## WRITTEN REQUEST A
In the Advent reflection, what lets Oliver escape his nascent darkness early in the novel?
## WRITTEN REQUEST B
Rewrite the rows of taxonomic ranks below, swapping each "phylum" for "division" and changing nothing else. Omit the picture lines from your answer.

## PAGE
Prayer for Advent: “Merciful God, you sent your messengers the prophets to preach repentance and prepare the way for our salvation. Give us grace to heed their warnings and forsake our sins, that we may greet with joy the coming of Jesus Christ our Redeemer, who lives and reigns with you and the Holy Spirit, one God, now and forever. -Amen.1
I know a storm’s coming. Early into Charles Dicken’s Oliver Twist, the main character escapes his nascent darkness through the kindness and generosity of an elderly man. Nevertheless, dark clouds are forming around orphan Oliver. Even though I have an inkling that the sun will break through before the book’s end, I have no desire to read about the child’s mistreatment to get there. I want to jump ahead.

## DATA FOR THE TASK
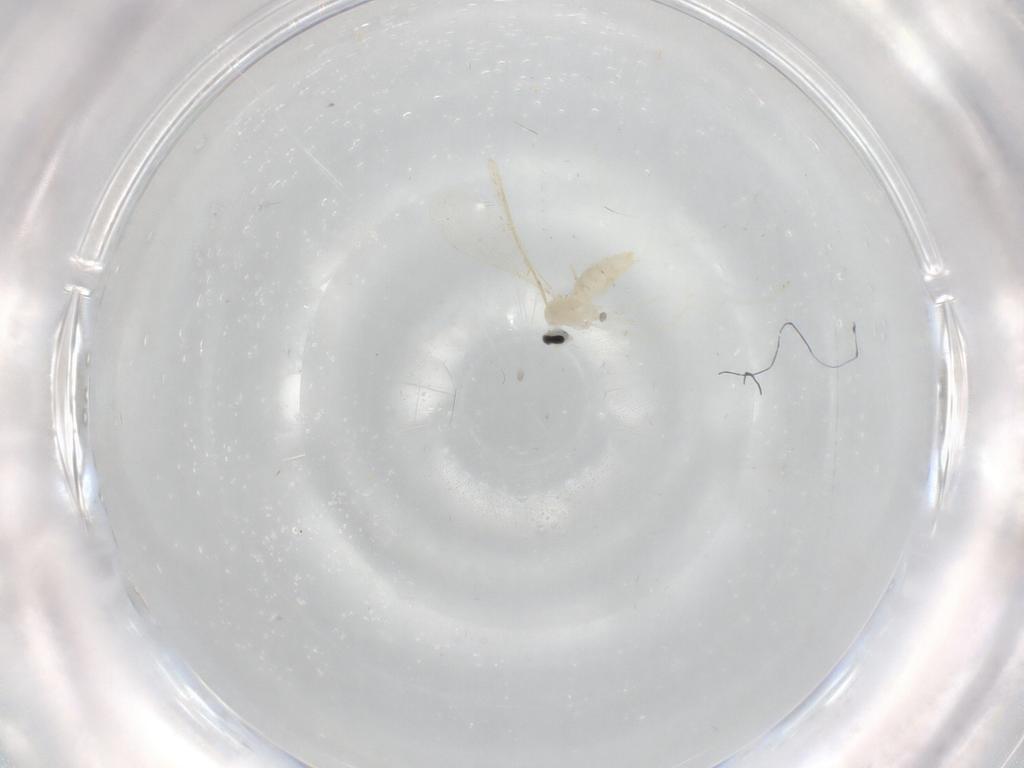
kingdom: Animalia
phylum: Arthropoda
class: Insecta
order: Diptera
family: Cecidomyiidae
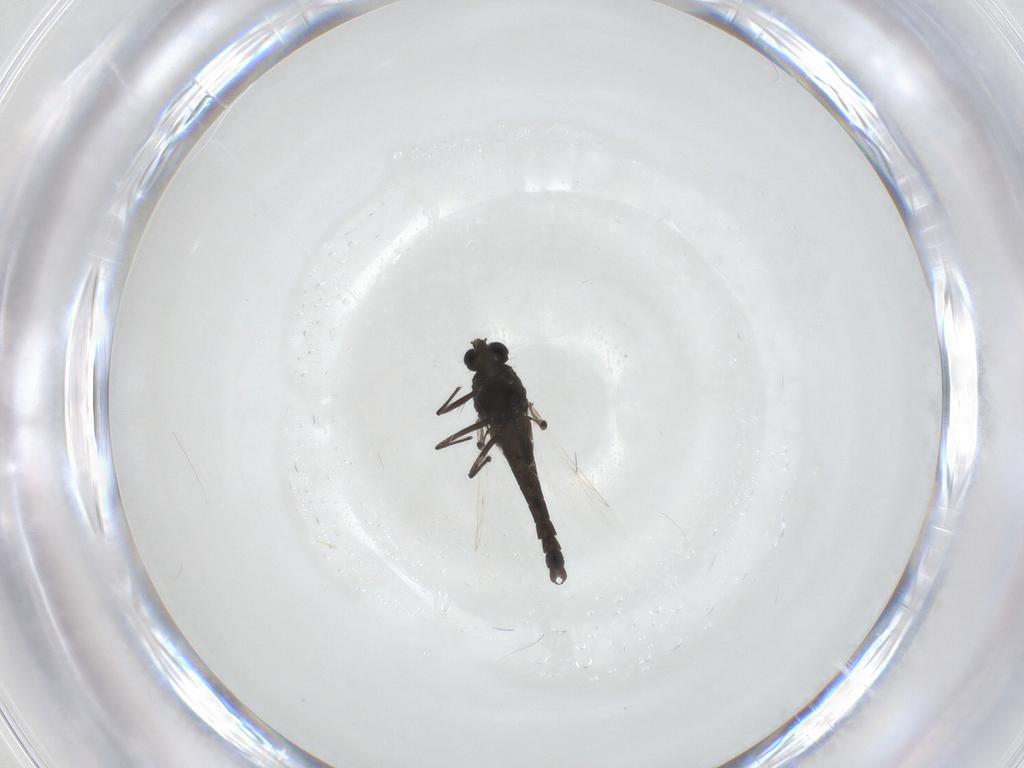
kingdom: Animalia
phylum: Arthropoda
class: Insecta
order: Diptera
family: Chironomidae
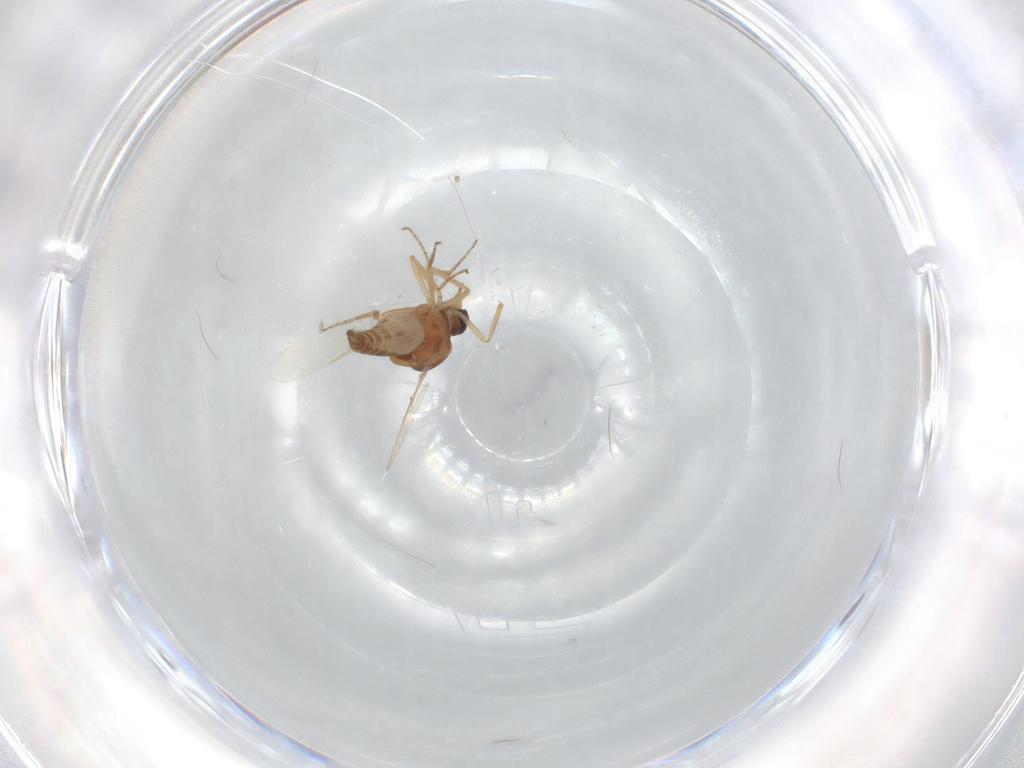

## EXERCISE ANSWER A
The kindness and generosity of an elderly man.

## EXERCISE ANSWER B
kingdom: Animalia
division: Arthropoda
class: Insecta
order: Diptera
family: Cecidomyiidae
kingdom: Animalia
division: Arthropoda
class: Insecta
order: Diptera
family: Chironomidae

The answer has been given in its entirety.